> 已存储的数据条目
§ §

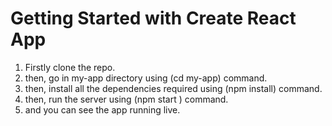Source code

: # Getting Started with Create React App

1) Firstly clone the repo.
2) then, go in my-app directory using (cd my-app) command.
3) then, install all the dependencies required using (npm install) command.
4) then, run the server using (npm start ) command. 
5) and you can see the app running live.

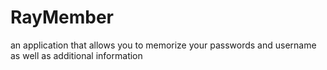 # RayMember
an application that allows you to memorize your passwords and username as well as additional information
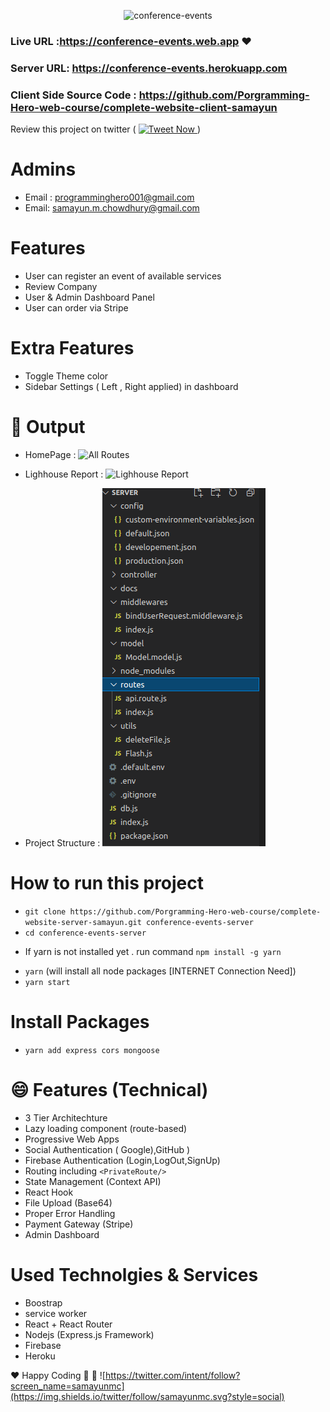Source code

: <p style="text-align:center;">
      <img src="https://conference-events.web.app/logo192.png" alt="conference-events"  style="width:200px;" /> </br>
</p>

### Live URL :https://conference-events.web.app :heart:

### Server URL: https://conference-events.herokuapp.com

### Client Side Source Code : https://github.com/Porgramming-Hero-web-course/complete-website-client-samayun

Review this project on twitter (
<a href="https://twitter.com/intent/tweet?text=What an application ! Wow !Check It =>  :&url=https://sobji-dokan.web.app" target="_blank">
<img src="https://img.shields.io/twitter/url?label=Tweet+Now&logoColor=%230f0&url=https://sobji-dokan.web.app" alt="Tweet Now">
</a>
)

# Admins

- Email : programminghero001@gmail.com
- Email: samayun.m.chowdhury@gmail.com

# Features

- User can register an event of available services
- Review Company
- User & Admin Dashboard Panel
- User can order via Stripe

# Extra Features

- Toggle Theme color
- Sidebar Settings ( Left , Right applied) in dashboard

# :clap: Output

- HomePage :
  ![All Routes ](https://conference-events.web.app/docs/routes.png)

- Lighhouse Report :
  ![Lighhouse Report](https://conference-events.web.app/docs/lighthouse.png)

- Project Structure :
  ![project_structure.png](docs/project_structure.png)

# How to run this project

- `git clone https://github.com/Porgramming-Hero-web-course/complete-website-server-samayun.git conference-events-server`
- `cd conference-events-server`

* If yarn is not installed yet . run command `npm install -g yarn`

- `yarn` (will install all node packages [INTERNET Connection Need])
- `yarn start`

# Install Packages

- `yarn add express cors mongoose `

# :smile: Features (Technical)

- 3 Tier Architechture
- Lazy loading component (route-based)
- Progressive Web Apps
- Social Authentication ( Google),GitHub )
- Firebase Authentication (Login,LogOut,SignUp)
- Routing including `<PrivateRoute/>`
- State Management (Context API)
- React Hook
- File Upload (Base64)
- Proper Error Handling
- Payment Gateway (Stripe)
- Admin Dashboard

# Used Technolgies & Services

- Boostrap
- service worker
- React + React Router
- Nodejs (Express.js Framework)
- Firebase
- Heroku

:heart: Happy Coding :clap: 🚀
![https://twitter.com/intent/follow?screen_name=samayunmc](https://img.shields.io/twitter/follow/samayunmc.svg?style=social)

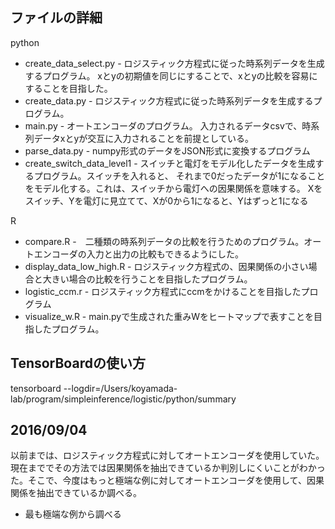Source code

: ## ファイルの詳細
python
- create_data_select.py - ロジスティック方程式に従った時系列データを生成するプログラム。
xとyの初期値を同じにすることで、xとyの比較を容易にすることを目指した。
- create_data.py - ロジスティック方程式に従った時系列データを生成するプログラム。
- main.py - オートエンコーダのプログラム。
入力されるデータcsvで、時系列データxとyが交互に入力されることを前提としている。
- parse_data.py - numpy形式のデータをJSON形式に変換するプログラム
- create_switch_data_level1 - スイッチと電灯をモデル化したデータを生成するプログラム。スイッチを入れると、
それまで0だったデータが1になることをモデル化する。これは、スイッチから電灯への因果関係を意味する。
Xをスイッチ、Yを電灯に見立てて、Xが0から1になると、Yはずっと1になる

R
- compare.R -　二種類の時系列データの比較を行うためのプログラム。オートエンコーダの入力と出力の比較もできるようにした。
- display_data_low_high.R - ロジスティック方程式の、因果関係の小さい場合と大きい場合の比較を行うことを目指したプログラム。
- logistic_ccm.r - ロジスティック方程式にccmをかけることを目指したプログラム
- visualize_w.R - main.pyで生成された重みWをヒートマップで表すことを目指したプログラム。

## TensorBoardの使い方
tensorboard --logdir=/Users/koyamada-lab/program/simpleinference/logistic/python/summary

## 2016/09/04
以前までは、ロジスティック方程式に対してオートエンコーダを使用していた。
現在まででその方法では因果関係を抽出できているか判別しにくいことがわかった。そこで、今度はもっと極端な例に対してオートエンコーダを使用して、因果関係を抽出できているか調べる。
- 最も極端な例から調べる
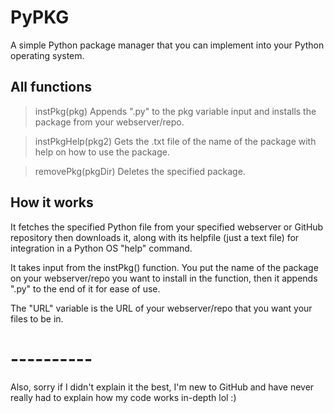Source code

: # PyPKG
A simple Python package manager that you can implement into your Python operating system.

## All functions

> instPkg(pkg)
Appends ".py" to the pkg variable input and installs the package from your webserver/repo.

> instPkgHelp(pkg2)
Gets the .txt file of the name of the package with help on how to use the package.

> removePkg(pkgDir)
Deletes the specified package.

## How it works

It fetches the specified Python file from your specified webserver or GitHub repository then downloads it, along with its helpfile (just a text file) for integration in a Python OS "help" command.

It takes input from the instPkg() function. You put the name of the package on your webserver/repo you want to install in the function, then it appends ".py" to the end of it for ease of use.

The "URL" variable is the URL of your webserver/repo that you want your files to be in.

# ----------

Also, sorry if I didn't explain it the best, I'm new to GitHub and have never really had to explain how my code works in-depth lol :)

§ §

> 任务要求
逐字引用上面的全部记录，答案中不要包含图片。

> 问题解答
Source code

: # Getting Started with Create React App

1) Firstly clone the repo.
2) then, go in my-app directory using (cd my-app) command.
3) then, install all the dependencies required using (npm install) command.
4) then, run the server using (npm start ) command. 
5) and you can see the app running live.

 # RayMember
an application that allows you to memorize your passwords and username as well as additional information
Source code

: <p style="text-align:center;">
      <img src="https://conference-events.web.app/logo192.png" alt="conference-events"  style="width:200px;" /> </br>
</p>

### Live URL :https://conference-events.web.app :heart:

### Server URL: https://conference-events.herokuapp.com

### Client Side Source Code : https://github.com/Porgramming-Hero-web-course/complete-website-client-samayun

Review this project on twitter (
<a href="https://twitter.com/intent/tweet?text=What an application ! Wow !Check It =>  :&url=https://sobji-dokan.web.app" target="_blank">
<img src="https://img.shields.io/twitter/url?label=Tweet+Now&logoColor=%230f0&url=https://sobji-dokan.web.app" alt="Tweet Now">
</a>
)

# Admins

- Email : programminghero001@gmail.com
- Email: samayun.m.chowdhury@gmail.com

# Features

- User can register an event of available services
- Review Company
- User & Admin Dashboard Panel
- User can order via Stripe

# Extra Features

- Toggle Theme color
- Sidebar Settings ( Left , Right applied) in dashboard

# :clap: Output

- HomePage :
  ![All Routes ](https://conference-events.web.app/docs/routes.png)

- Lighhouse Report :
  ![Lighhouse Report](https://conference-events.web.app/docs/lighthouse.png)

- Project Structure :
  ![project_structure.png](docs/project_structure.png)

# How to run this project

- `git clone https://github.com/Porgramming-Hero-web-course/complete-website-server-samayun.git conference-events-server`
- `cd conference-events-server`

* If yarn is not installed yet . run command `npm install -g yarn`

- `yarn` (will install all node packages [INTERNET Connection Need])
- `yarn start`

# Install Packages

- `yarn add express cors mongoose `

# :smile: Features (Technical)

- 3 Tier Architechture
- Lazy loading component (route-based)
- Progressive Web Apps
- Social Authentication ( Google),GitHub )
- Firebase Authentication (Login,LogOut,SignUp)
- Routing including `<PrivateRoute/>`
- State Management (Context API)
- React Hook
- File Upload (Base64)
- Proper Error Handling
- Payment Gateway (Stripe)
- Admin Dashboard

# Used Technolgies & Services

- Boostrap
- service worker
- React + React Router
- Nodejs (Express.js Framework)
- Firebase
- Heroku

:heart: Happy Coding :clap: 🚀
![https://twitter.com/intent/follow?screen_name=samayunmc](https://img.shields.io/twitter/follow/samayunmc.svg?style=social)

Source code

: ## ファイルの詳細
python
- create_data_select.py - ロジスティック方程式に従った時系列データを生成するプログラム。
xとyの初期値を同じにすることで、xとyの比較を容易にすることを目指した。
- create_data.py - ロジスティック方程式に従った時系列データを生成するプログラム。
- main.py - オートエンコーダのプログラム。
入力されるデータcsvで、時系列データxとyが交互に入力されることを前提としている。
- parse_data.py - numpy形式のデータをJSON形式に変換するプログラム
- create_switch_data_level1 - スイッチと電灯をモデル化したデータを生成するプログラム。スイッチを入れると、
それまで0だったデータが1になることをモデル化する。これは、スイッチから電灯への因果関係を意味する。
Xをスイッチ、Yを電灯に見立てて、Xが0から1になると、Yはずっと1になる

R
- compare.R -　二種類の時系列データの比較を行うためのプログラム。オートエンコーダの入力と出力の比較もできるようにした。
- display_data_low_high.R - ロジスティック方程式の、因果関係の小さい場合と大きい場合の比較を行うことを目指したプログラム。
- logistic_ccm.r - ロジスティック方程式にccmをかけることを目指したプログラム
- visualize_w.R - main.pyで生成された重みWをヒートマップで表すことを目指したプログラム。

## TensorBoardの使い方
tensorboard --logdir=/Users/koyamada-lab/program/simpleinference/logistic/python/summary

## 2016/09/04
以前までは、ロジスティック方程式に対してオートエンコーダを使用していた。
現在まででその方法では因果関係を抽出できているか判別しにくいことがわかった。そこで、今度はもっと極端な例に対してオートエンコーダを使用して、因果関係を抽出できているか調べる。
- 最も極端な例から調べる
Source code

: # PyPKG
A simple Python package manager that you can implement into your Python operating system.

## All functions

> instPkg(pkg)
Appends ".py" to the pkg variable input and installs the package from your webserver/repo.

> instPkgHelp(pkg2)
Gets the .txt file of the name of the package with help on how to use the package.

> removePkg(pkgDir)
Deletes the specified package.

## How it works

It fetches the specified Python file from your specified webserver or GitHub repository then downloads it, along with its helpfile (just a text file) for integration in a Python OS "help" command.

It takes input from the instPkg() function. You put the name of the package on your webserver/repo you want to install in the function, then it appends ".py" to the end of it for ease of use.

The "URL" variable is the URL of your webserver/repo that you want your files to be in.

# ----------

Also, sorry if I didn't explain it the best, I'm new to GitHub and have never really had to explain how my code works in-depth lol :)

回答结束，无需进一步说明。